I really don't know how to evaluate the MA Senate race. If you're interested in predictions, you can go check 538. Some recent polls have Martha Coakley ahead, some have Scott Brown ahead.
Right now I'm emailing and facebook-walling to make sure all my MA Democratic friends know that the special election is January 19 and there's serious risk of a Republican winning Ted Kennedy's seat. Special elections generally involve very low turnout, which (1) makes the results unpredictable, (2) means that one vote has an unusually large impact on the outcome, and (3) means that the number of eventual nonvoters who could've been talked into voting is much larger. Under these conditions, an individual's vote and get-out-the-vote activism will have an unusually large effect.
I imagine that Massachusetts folks reading this blog are politically active enough that nothing is going to keep them away from the polls -- many of you are probably making sure that your people turn out to vote on the 19th. But out-of-state folks can have a big impact as well, just by making their less active MA lefty friends aware of what's happening and its significance. There are major negative consequences for health care reform, climate change, financial regulation, and basically everything we might want to do in the next year if Martha Coakley loses. With the advantages of incumbency and weak economic conditions, we can't be certain of winning in November and averting 6 years of Scott Brown causing trouble from a seat that should be a reliable Democratic vote.
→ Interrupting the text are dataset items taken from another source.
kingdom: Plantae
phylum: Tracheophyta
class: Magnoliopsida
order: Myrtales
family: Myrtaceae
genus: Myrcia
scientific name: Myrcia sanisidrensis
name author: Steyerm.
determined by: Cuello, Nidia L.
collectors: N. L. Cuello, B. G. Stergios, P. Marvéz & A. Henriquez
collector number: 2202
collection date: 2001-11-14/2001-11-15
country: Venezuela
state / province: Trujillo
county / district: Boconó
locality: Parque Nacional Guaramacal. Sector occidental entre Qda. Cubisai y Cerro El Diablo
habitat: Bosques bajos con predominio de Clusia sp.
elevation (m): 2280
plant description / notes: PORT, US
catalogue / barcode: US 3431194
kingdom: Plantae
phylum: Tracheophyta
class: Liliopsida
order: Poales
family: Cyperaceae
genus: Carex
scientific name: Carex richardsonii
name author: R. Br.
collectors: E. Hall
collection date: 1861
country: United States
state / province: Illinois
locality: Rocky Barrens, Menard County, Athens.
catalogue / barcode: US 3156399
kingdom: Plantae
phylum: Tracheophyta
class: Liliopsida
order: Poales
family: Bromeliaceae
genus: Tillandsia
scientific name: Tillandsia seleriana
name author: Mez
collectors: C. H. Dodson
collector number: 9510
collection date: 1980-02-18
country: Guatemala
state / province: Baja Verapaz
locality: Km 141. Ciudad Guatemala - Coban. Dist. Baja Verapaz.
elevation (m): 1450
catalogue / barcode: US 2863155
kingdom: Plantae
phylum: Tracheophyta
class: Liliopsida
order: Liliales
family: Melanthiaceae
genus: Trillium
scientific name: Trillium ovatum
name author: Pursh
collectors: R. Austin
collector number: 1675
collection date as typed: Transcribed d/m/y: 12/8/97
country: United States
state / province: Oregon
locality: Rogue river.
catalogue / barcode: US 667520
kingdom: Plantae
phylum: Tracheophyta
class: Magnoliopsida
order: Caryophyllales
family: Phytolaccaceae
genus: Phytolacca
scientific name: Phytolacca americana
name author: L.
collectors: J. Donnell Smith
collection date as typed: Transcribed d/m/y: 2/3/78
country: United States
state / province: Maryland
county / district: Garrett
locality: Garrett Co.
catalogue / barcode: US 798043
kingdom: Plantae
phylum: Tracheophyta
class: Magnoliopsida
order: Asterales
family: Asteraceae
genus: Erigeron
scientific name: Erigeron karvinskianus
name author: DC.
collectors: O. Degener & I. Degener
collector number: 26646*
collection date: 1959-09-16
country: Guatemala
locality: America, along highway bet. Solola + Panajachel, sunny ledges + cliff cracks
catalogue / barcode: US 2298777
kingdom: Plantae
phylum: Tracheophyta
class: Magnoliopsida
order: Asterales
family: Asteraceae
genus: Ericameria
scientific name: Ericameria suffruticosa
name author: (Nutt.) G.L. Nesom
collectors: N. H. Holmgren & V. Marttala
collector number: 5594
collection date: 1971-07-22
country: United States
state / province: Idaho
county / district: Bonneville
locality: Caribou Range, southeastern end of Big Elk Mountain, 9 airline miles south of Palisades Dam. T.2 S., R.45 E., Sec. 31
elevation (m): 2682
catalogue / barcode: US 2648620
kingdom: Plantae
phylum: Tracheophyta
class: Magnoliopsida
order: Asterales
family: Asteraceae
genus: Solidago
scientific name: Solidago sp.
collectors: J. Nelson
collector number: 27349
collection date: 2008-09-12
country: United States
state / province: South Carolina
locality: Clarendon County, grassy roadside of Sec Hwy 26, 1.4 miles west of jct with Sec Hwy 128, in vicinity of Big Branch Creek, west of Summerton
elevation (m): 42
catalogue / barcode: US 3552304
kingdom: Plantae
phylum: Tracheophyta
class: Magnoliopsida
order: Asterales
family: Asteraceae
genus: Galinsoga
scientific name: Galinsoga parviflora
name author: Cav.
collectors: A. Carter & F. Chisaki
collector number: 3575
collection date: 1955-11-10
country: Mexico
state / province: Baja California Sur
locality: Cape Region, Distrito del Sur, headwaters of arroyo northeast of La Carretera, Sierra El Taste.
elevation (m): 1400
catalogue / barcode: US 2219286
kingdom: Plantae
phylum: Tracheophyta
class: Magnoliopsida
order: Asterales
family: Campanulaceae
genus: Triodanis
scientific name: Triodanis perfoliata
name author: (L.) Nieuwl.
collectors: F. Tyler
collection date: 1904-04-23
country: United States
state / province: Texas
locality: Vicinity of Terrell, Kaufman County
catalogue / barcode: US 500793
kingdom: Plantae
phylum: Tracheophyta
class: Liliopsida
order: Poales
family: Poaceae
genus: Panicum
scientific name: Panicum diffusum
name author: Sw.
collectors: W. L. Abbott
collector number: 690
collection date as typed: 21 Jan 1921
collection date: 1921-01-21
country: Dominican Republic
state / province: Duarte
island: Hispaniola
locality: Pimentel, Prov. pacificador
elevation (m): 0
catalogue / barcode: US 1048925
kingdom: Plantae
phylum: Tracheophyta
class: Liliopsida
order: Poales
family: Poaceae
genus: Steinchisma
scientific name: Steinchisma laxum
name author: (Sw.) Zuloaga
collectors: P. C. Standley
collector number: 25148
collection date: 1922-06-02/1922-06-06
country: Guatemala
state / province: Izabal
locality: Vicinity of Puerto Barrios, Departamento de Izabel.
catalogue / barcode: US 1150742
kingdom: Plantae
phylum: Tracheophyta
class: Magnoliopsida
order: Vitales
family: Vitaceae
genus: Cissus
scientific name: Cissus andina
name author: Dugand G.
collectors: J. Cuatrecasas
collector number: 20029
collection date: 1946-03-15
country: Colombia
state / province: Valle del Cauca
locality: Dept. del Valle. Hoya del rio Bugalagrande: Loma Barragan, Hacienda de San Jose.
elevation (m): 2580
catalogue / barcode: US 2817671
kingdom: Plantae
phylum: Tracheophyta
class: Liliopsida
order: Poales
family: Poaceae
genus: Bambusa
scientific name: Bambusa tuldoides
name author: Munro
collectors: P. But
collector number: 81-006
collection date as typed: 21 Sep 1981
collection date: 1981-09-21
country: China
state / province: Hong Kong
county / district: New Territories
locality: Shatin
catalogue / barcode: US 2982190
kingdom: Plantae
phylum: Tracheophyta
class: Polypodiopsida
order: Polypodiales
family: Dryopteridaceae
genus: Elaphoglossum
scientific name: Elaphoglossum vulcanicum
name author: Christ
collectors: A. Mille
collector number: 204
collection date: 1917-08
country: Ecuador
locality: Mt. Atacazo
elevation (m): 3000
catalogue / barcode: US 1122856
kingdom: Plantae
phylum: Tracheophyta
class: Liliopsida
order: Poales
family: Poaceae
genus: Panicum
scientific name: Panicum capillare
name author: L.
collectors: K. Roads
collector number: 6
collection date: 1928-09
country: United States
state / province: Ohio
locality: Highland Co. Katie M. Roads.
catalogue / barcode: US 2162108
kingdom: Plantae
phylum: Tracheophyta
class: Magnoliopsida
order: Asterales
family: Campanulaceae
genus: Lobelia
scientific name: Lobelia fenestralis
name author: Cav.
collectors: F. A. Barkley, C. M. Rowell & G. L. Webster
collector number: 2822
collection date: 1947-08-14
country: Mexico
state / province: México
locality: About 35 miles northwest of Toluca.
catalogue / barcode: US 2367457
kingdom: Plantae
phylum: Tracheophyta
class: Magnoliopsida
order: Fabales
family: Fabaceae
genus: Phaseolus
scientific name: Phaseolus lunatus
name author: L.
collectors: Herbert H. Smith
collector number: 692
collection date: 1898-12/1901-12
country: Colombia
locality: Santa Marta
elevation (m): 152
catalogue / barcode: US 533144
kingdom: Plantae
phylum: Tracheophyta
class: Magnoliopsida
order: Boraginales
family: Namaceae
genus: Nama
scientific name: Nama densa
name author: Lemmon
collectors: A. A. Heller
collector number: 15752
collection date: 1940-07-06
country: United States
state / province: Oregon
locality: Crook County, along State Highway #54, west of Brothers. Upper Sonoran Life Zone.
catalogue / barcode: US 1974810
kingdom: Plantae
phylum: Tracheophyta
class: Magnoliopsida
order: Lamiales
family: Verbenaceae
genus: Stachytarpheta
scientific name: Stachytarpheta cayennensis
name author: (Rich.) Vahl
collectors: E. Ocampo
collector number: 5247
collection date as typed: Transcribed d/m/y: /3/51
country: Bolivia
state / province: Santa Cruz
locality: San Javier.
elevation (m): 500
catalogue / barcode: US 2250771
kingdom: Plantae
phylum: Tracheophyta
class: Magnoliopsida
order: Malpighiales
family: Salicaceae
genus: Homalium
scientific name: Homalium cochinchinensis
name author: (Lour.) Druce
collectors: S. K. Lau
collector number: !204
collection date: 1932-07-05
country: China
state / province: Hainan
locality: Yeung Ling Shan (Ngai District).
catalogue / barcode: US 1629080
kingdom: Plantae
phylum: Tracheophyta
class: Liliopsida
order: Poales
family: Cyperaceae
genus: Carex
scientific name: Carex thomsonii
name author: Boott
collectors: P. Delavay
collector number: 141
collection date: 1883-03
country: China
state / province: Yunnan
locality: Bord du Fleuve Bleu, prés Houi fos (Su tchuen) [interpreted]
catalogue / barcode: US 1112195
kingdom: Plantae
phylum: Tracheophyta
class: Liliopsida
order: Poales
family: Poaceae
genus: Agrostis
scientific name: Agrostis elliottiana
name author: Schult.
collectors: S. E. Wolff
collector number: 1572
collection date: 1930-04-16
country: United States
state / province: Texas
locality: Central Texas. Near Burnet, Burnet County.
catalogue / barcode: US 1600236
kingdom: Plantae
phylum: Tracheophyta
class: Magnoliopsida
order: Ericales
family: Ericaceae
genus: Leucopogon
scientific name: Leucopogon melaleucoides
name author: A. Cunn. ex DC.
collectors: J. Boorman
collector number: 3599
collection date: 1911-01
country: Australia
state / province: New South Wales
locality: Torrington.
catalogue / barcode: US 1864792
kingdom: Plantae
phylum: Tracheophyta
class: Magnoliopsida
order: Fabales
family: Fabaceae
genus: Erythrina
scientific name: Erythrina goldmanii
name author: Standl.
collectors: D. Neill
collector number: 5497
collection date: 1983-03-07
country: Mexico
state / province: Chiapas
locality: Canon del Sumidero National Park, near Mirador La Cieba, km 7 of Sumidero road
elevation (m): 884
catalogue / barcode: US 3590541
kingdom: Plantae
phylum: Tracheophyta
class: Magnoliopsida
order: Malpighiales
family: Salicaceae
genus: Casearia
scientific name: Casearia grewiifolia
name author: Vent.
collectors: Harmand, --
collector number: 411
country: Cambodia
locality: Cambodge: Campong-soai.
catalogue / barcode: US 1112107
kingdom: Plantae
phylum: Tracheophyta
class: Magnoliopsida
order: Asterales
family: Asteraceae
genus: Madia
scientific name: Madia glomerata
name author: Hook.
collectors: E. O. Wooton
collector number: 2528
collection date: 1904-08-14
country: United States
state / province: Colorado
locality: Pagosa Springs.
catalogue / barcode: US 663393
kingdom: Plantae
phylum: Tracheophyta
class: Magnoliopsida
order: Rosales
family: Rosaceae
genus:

Don't let this happen.
2 comments:
More like 3 years:
The 2010 United States Senate special election in Massachusetts will take place on January 19, 2010. It will be a special election to fill the Massachusetts Class I Senate seat for the remainder of the term ending January 3, 2013.
From here
Ah, good point, thanks. I think that actually makes things worse, because we don't get a standard general election, which would be a good time to defeat Brown, for another 3 years.